Your first suggestion caused the same error as before.

When I tried charindex(‘$#$’, notes,1) it generated the error below.

DylanM · September 18, 2024, 2:56pm

Hello @andyhob, I just noticed in your error code it mentions Redshift, so identifying the starting position is not an option with that version of charindex().

In that case, we need to piece the function together to try and get the expected result. It also seems like the starting point of the substring isn’t our issue, but rather the number of characters in the string. I went ahead and counted and we need to find a way for this to return the number 32.

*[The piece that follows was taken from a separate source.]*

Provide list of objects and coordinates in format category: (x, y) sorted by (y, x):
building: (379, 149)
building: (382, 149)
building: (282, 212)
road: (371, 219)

If you just run 2 separate calculations:

charindex(‘#$#’, um.notes) + 4
charindex(‘$#$’, um.notes) - 1
len(um.notes)

What values are you getting?

andyhob · September 18, 2024, 3:18pm

These are the values I got:

351
383
393

DylanM · September 18, 2024, 3:22pm

Hello @andyhob, okay, well that seems to be working as expected. So then if you run this:

(charindex(‘$#$’, um.notes) - 1) - (charindex(‘#$#’, um.notes) + 4)

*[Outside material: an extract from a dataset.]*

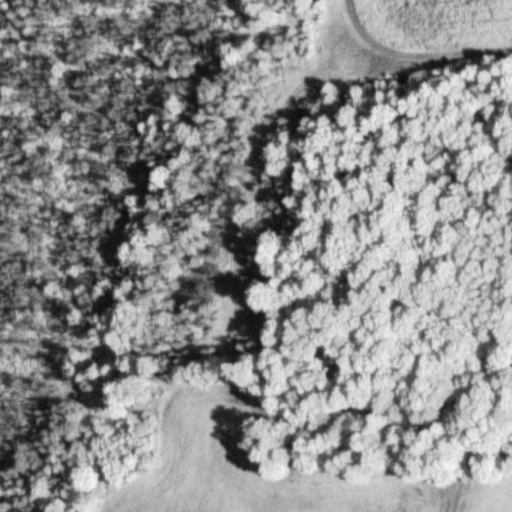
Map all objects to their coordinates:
road: (507, 297)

Are you not getting the result of 32?

andyhob · September 18, 2024, 3:33pm

I am getting 32 when I run this.

DylanM · September 18, 2024, 6:14pm

Hello @andyhob, if that is the case, does this work or is it still throwing an error?

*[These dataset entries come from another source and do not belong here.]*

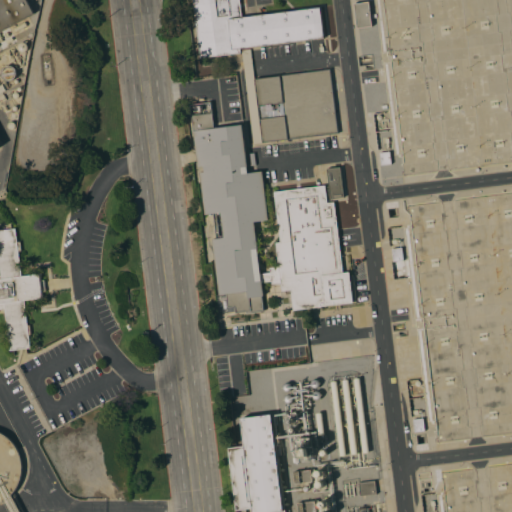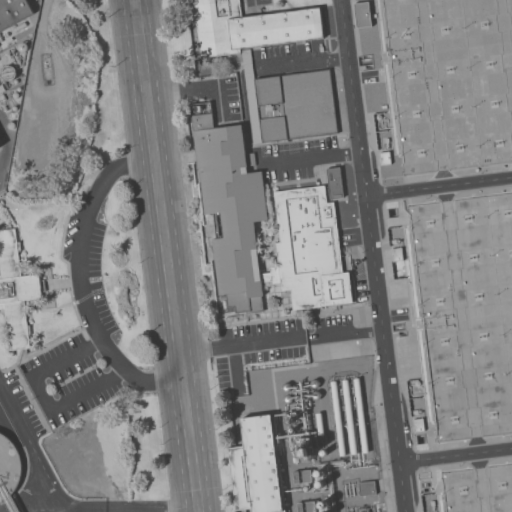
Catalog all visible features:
building: (13, 11)
building: (13, 11)
building: (362, 14)
building: (362, 14)
building: (249, 26)
road: (306, 61)
building: (269, 68)
petroleum well: (47, 73)
road: (193, 89)
building: (289, 104)
road: (316, 157)
building: (385, 158)
building: (334, 182)
building: (335, 182)
road: (438, 183)
building: (263, 225)
building: (266, 228)
building: (397, 254)
road: (168, 255)
wastewater plant: (256, 256)
road: (372, 256)
road: (78, 280)
building: (16, 290)
building: (15, 291)
road: (353, 333)
road: (241, 346)
road: (39, 383)
building: (361, 415)
building: (338, 416)
building: (349, 417)
building: (418, 424)
building: (305, 449)
road: (455, 455)
building: (255, 467)
building: (256, 467)
building: (8, 469)
building: (302, 476)
building: (303, 476)
building: (366, 487)
building: (367, 487)
building: (306, 506)
building: (362, 509)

substring(um.notes, charindex(‘#$#’, um.notes, 4), (charindex(‘$#$’, um.notes) - 1) - (charindex(‘#$#’, um.notes) + 4))

If the last part is returning 32, this should work unless we are hitting some weird Redshift limitation. Let me know what happens.

andyhob · September 18, 2024, 6:34pm

New error with that one.

DylanM · September 18, 2024, 9:54pm

Hello @andyhob, sorry, I used to the wrong version of the first charindex function. Try this instead:

substring(um.notes, charindex(‘#$#’, um.notes) + 4, (charindex(‘$#$’, um.notes) - 1) - (charindex(‘#$#’, um.notes) + 4))

That should resolve the issue from the last error.

andyhob · September 19, 2024, 2:12pm

Hi @DylanM, I tried the last recommendation and received this error. It seems we’re getting a different variation of the same error each time. When we run the substring all together is coming up with a negative length, but running the individual pieces of the substring, they are showing the correct character length.

DylanM · September 19, 2024, 2:51pm

Hello @andyhob, I know in the example returned value, you mentioned this:

Documentation Delay - ]0;3 (For Data mining purpose only) #$# Waited 64 minutes for paperwork. $#$ (JAH).

I am assuming, this is not the only value that is being returned from the um.notes field, am I correct? If that is the case, is there a scenario where the value isn’t formatted with the #$# before the $#$ in the string? If those values are ever switched, then this substring calculation would not work. That is the only thing I can think of as an issue here because all of our testing shows the current format should return the expected value.

Something else you can try is building this function as a calculated field rather than in SQL to see if there is a similar error. That would look like this:

substring({notes}, locate({notes}, '#$#')+4, (locate({notes}, ‘$#$’) - 1) - (locate({notes}, ‘#$#’) + 4))

I am curious if the result from the QuickSight calculated field will be any different than the one from Redshift directly.

andyhob · September 19, 2024, 5:45pm

Ok, so it seems to work as a calculated field. I can see it pulling the correct information in the QS preview pain. However, when going down this path the refresh fails, and the dataset will not refresh with this calculated field.

DylanM · September 19, 2024, 5:56pm

Hey @andyhob, what if you build it on the analysis instead of on the dataset directly? It seems like we are hitting a Redshift limitation, so maybe we can bypass it that way.

andyhob · September 19, 2024, 6:13pm

Well that worked!!! Thanks for all your help with this!